Penelope Gnesin and Brenda Sue Fulton, a West Point graduate, exchanged vows in the regal church in an afternoon ceremony, attended by about 250 guests and conducted by a senior Army chaplain.

The two have been together for 17 years. They had a civil commitment ceremony that didn’t carry any legal force in 1999 and had long hoped to formally tie the knot. The way was cleared last year, when New York legalized same-sex marriage and President Barack Obama lifted the “Don’t ask, don’t tell” policy prohibiting openly gay people from serving in the military.

The brides both live in New Jersey and would have preferred to have the wedding there, but the state doesn’t allow gay marriage…

The NJ legislature passed a law allowing same-sex marriage.

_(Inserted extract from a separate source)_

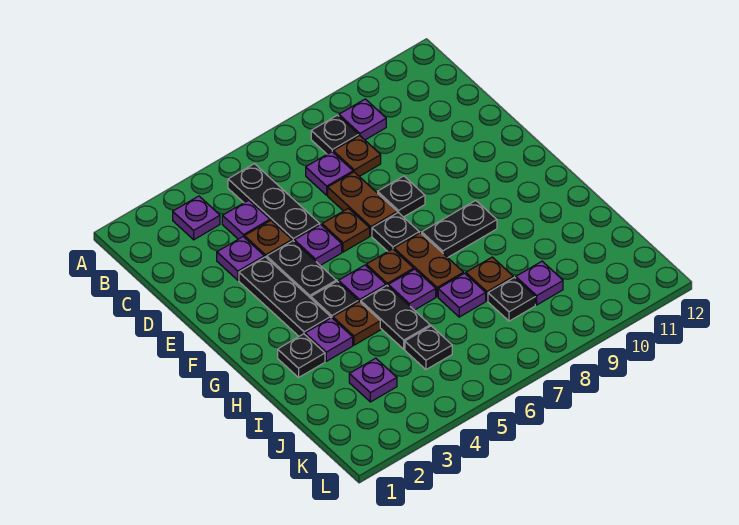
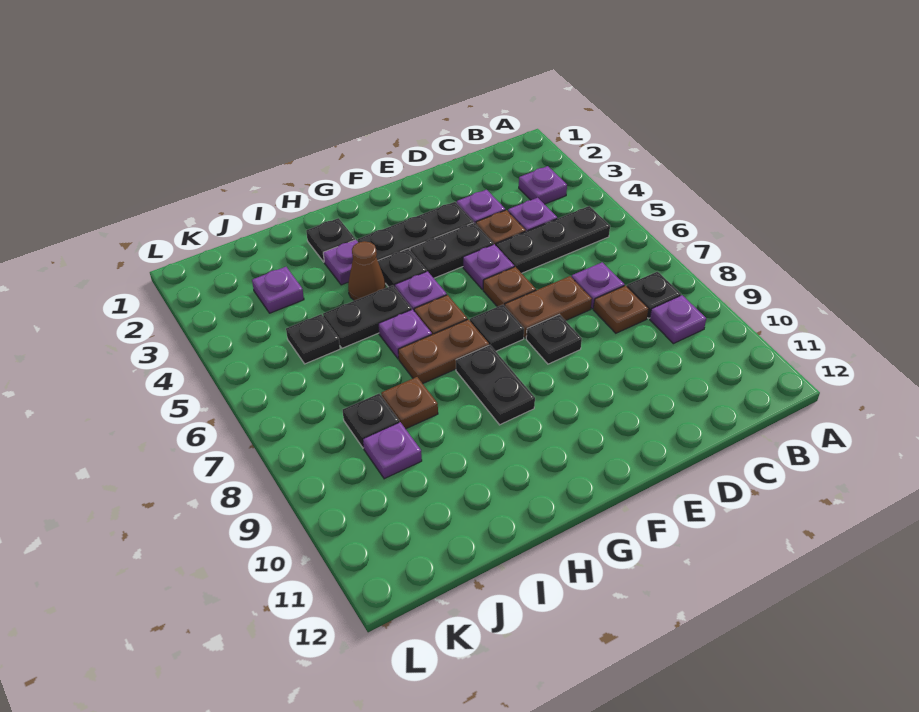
brown plate H4 level 1 -> brown cone H4 level 1
purple plate I7 level 1 -> none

Republican Governor Christie vetoed it.

“It has a tremendous history, and it is beautiful. That’s where I first heard and said the cadet prayer,” Fulton said, referring to the invocation that says, “Make us to choose the harder right instead of the easier wrong, and never to be content with a half-truth when the whole can be won.”

The ceremony was the second same-sex wedding at West Point. Last weekend, two of Fulton’s friends, a young lieutenant and her partner, were married in another campus landmark, the small Old Cadet Chapel in West Point’s cemetery.

Fulton has campaigned against the ban on gays in the military as a member of two groups representing gay and lesbian servicemen and servicewomen. She graduated from West Point in 1980, a member of the first class to include women.

She served with the Army Signal Corps in Germany and rose to the rank of captain, but left the service in 1986 partly because she wanted to be open about her sexual orientation. President Obama appointed her last year to the U.S. Military Academy’s Board of Visitors.

Nice to see the US Military continue to march into the 21st Century at a faster pace than some political chickenhawks. For those of us who lived through the end of Jim Crow in our military, the result isn’t a complete surprise. Unlike some politicians, the Pentagon accepts the law of the land – instead of trying to slink back into the past.